------ Provided records
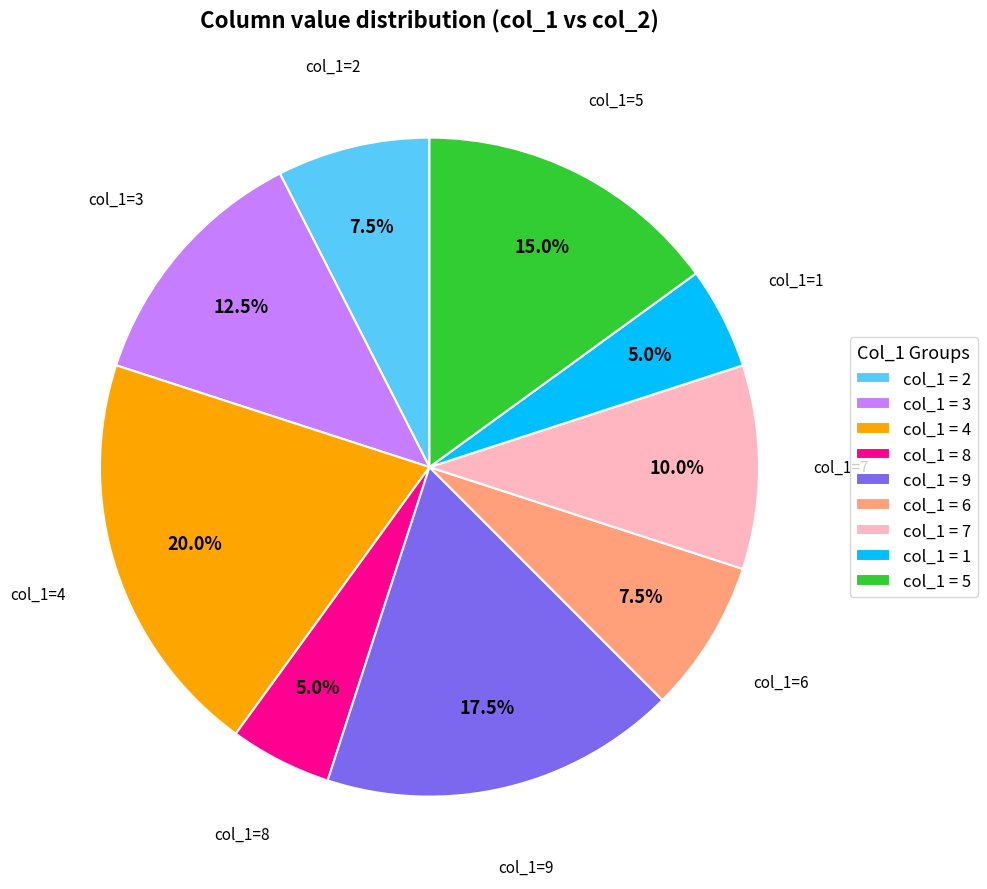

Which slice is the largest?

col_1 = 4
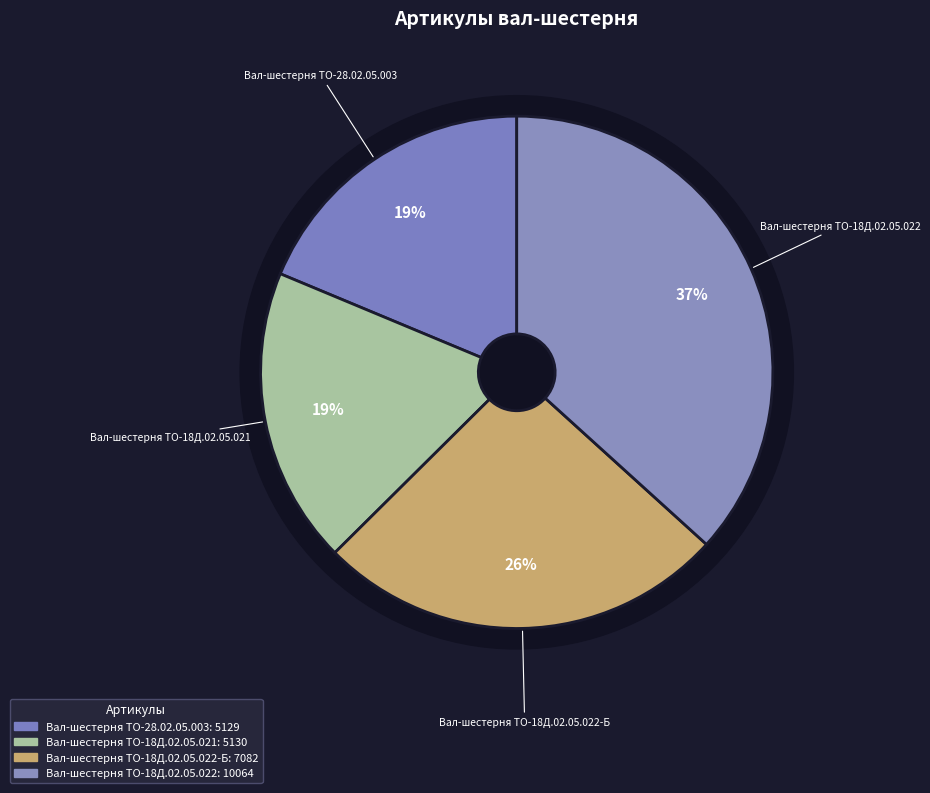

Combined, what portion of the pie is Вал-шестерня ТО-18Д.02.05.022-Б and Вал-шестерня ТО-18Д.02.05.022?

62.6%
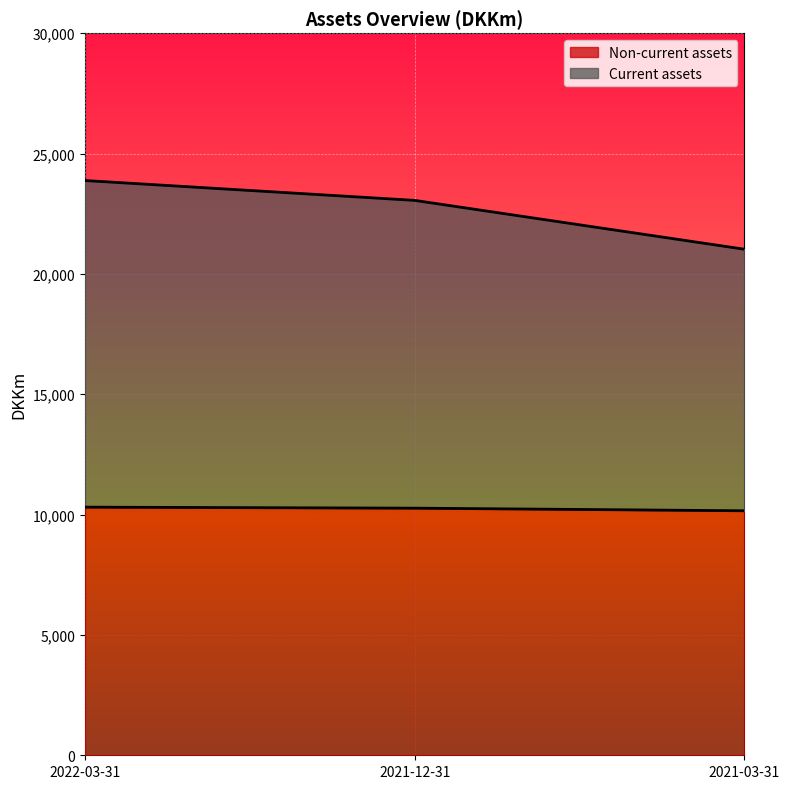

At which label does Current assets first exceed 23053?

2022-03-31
------------
= Work item =
Copy every line of the records above exactly, leaving the pictures out.

= Result for this exercise =
Which slice is the largest?

col_1 = 4

Combined, what portion of the pie is Вал-шестерня ТО-18Д.02.05.022-Б and Вал-шестерня ТО-18Д.02.05.022?

62.6%

At which label does Current assets first exceed 23053?

2022-03-31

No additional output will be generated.